Businesses looking to support Windows 8 ARM tablets may find a few features missing in action.
Ahead of today's launch of the beta dubbed the Windows 8 Consumer Preview, Microsoft has revealed that certain features used to manage Windows-based devices won't be available for the ARM platform.
"ARM-based tablets running Windows 8 are ideal for workers who are constantly on the go and need a long-lasting battery, Microsoft said in its Windows 8 Consumer Preview Product Guide for Business document released today.
"ARM-based tablets use less power than 32-bit and 64-bit devices and workers can rely on the extended uptime of these devices. Although the ARM-based version of Windows does not include the same manageability features that are in 32-bit and 64-bit versions, businesses can use these power-saving devices in unmanaged environments."
Microsoft did not reveal which specific manageability features would be missing. The company told CNET that it had nothing further to share.
However, large enterprises running Windows typically rely on such features as Group Policy and Active Directory to manage their networked and domain-based computers.
Microsoft did offer a potential alternative to businesses in the form of a feature called Windows To Go.
Employees working remotely would be given a Windows To Go portable drive or USB stick with the same applications and environment used on the job.

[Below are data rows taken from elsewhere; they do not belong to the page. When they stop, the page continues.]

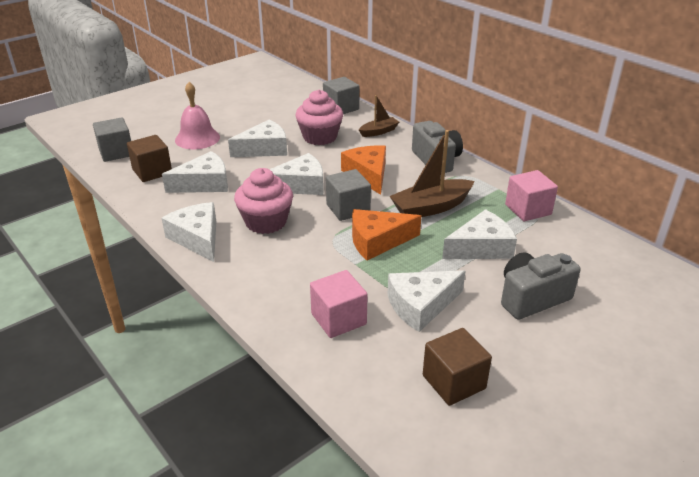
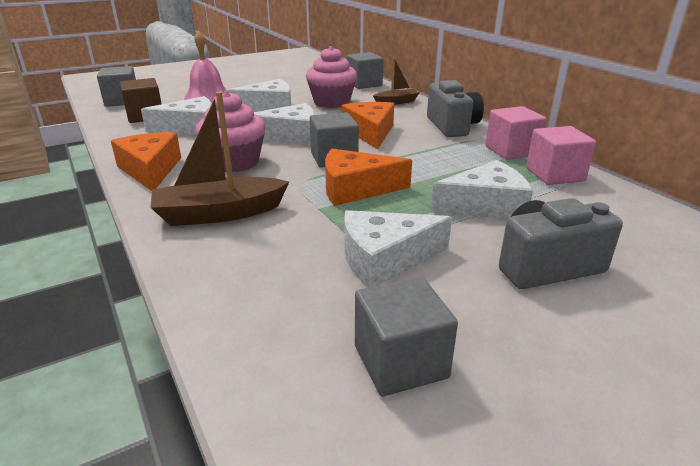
camera: 10 degrees right, 5 degrees down
white cheese [162,202,216,262] -> orange cheese [111,132,181,191]
pink cube [310,270,368,338] -> pink cube moved to [485,106,547,160]
brown boat [390,130,474,217] -> brown boat moved to [151,92,289,226]
brown cube [423,328,492,406] -> grey cube [355,277,458,397]

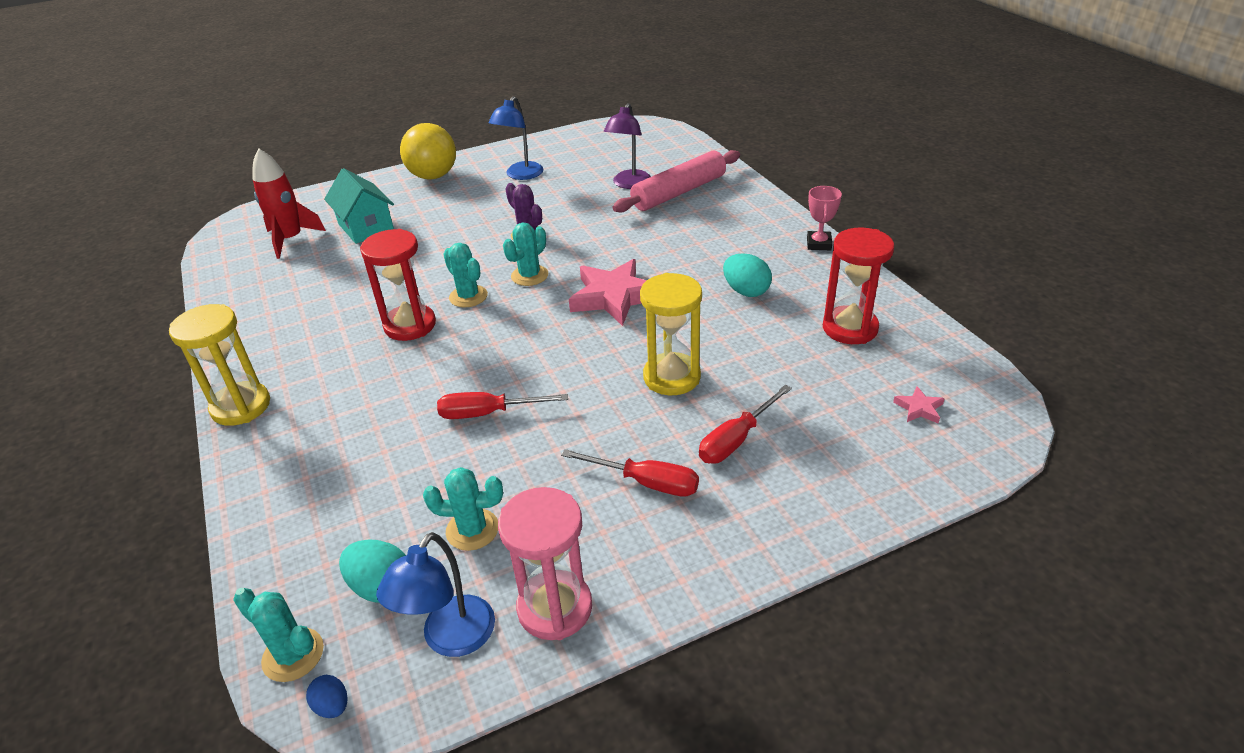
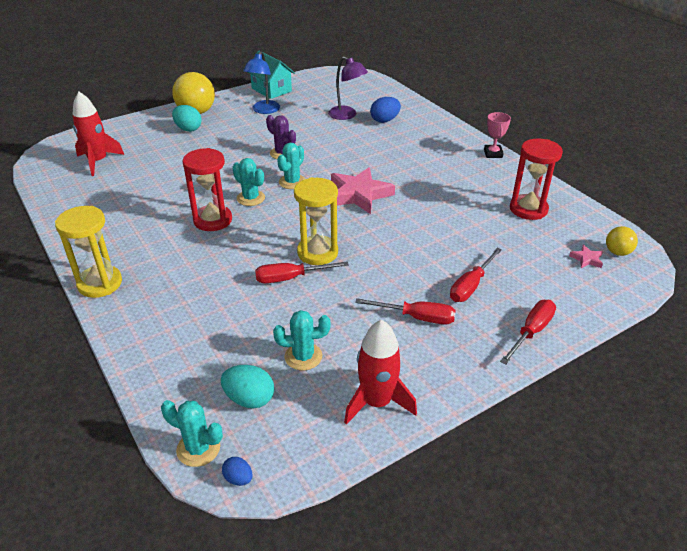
camera: 10 degrees left, 0 degrees up
turquoise house [324,168,394,244] -> turquoise house moved to [248,51,295,99]
blue lamp [376,532,495,657] -> none
pink hourglass [498,487,592,640] -> red rocket [344,320,417,425]
purple lamp [604,103,651,189] -> purple lamp turned 60 degrees counterclockwise [328,56,368,120]
pink rolling pin [613,150,740,213] -> blue egg [370,97,401,123]
yellow hourglass [640,273,702,395] -> yellow hourglass moved to [294,177,338,265]
turquoise egg [723,253,772,297] -> turquoise egg moved to [172,105,202,132]
none -> red screwdriver [500,300,556,365]
none -> yellow ball [606,226,638,256]

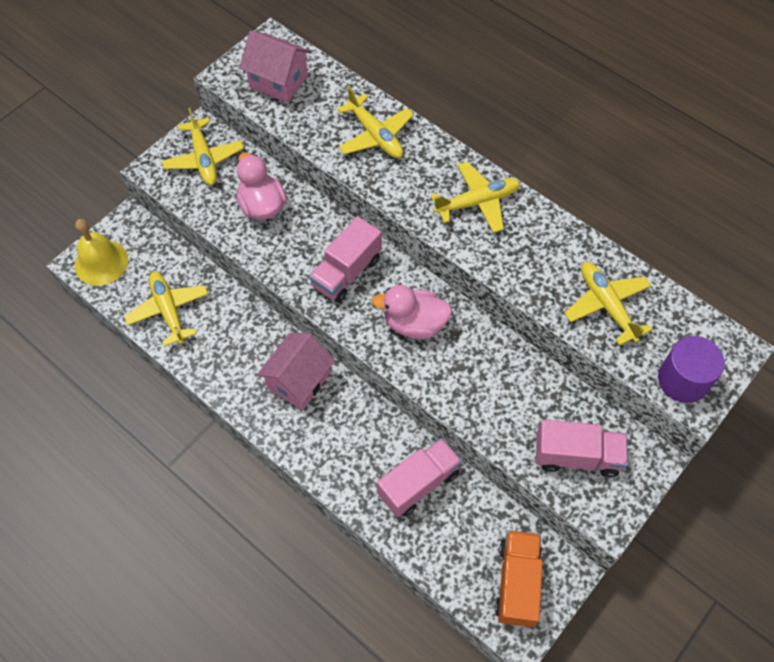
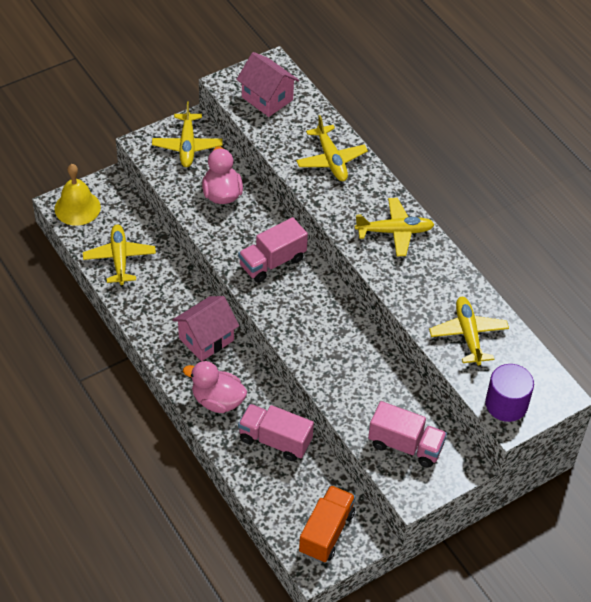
camera: 15 degrees right, 10 degrees down
pink duck [372,285,452,339] -> pink duck moved to [183,361,247,413]
pink truck [377,438,462,517] -> pink truck turned 135 degrees counterclockwise [238,404,314,461]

This would let them perform their regular work on the go without storing corporate data on a personal device.
"When a user boots their PC from the Windows To Go drive, it creates a corporate desktop experience so they can quickly start working," Microsoft explained. "If they have enterprise network access, employees can use a virtual private network (VPN) connection or DirectAccess to access corporate resources. If the enterprise network is available, Windows To Go will automatically be updated by using standard desktop management processes."
Of course, Windows ARM devices may not be the best choice for corporate workers in general.
As AllThingsD's Ina Fried points out, Windows on ARM won't support traditional desktop applications other than Microsoft Office, forcing users to rely solely on Metro-based apps to get their work done.
Updated 7:30 a.m. PT with response from Microsoft.